Stored items:
===============
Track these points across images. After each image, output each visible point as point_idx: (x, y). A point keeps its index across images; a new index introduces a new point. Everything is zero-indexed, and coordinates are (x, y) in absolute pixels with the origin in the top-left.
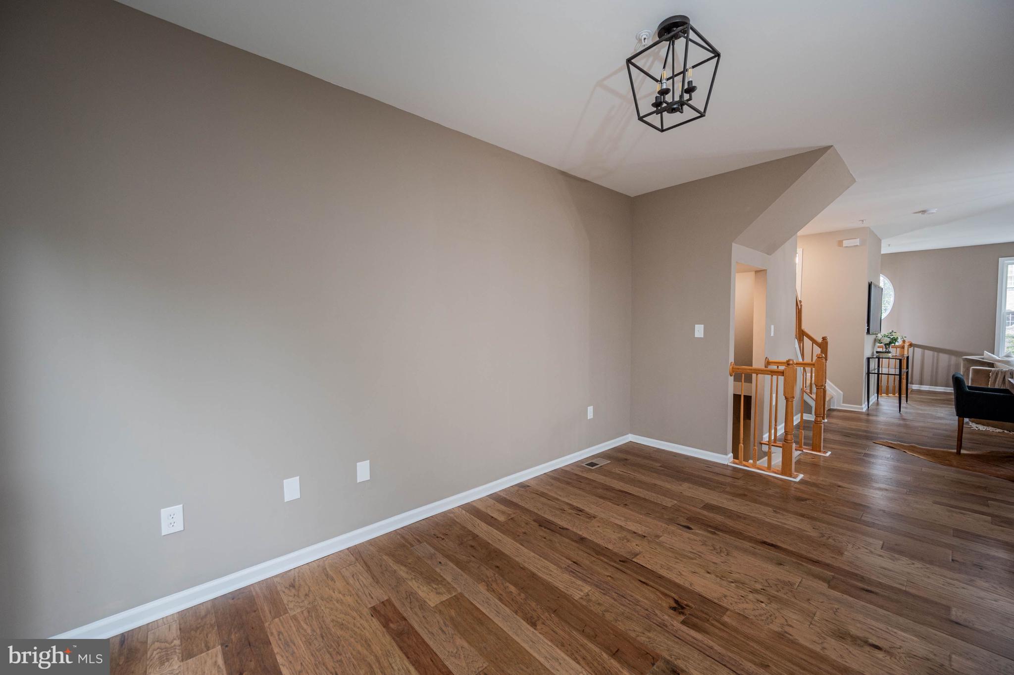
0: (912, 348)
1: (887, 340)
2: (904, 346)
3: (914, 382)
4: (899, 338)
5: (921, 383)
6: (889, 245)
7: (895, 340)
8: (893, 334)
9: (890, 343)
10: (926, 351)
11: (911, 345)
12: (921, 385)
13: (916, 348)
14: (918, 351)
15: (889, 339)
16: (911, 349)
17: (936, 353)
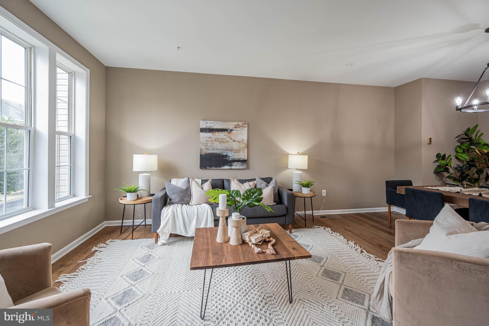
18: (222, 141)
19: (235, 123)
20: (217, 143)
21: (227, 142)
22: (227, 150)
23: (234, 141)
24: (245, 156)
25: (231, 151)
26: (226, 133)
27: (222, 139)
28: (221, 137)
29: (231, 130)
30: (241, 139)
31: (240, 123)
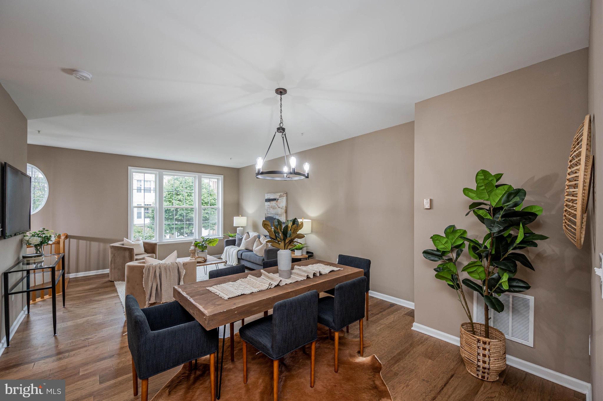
===============
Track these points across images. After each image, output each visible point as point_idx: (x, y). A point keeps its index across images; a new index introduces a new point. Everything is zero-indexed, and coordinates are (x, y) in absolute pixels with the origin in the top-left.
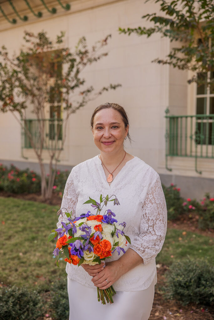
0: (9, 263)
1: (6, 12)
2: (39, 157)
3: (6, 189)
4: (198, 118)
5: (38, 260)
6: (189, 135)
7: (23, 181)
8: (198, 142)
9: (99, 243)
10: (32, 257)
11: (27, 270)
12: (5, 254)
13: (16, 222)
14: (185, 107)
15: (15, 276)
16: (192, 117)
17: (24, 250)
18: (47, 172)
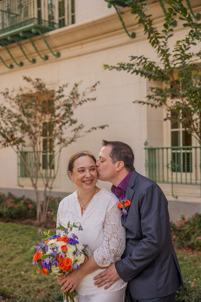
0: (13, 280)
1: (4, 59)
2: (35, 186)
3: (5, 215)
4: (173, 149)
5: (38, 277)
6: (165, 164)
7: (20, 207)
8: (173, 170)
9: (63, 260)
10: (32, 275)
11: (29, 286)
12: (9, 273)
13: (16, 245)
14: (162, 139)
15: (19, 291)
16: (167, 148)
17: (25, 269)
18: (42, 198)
===============
* [YOUR ASSIGNMENT]: Take the lines above starting at the one containing "5: (921, 383)" and ending at the one containing "31: (240, 123)", and print them again exactly, without pictures.

* [TASK RESPONSE]:
5: (921, 383)
6: (889, 245)
7: (895, 340)
8: (893, 334)
9: (890, 343)
10: (926, 351)
11: (911, 345)
12: (921, 385)
13: (916, 348)
14: (918, 351)
15: (889, 339)
16: (911, 349)
17: (936, 353)
18: (222, 141)
19: (235, 123)
20: (217, 143)
21: (227, 142)
22: (227, 150)
23: (234, 141)
24: (245, 156)
25: (231, 151)
26: (226, 133)
27: (222, 139)
28: (221, 137)
29: (231, 130)
30: (241, 139)
31: (240, 123)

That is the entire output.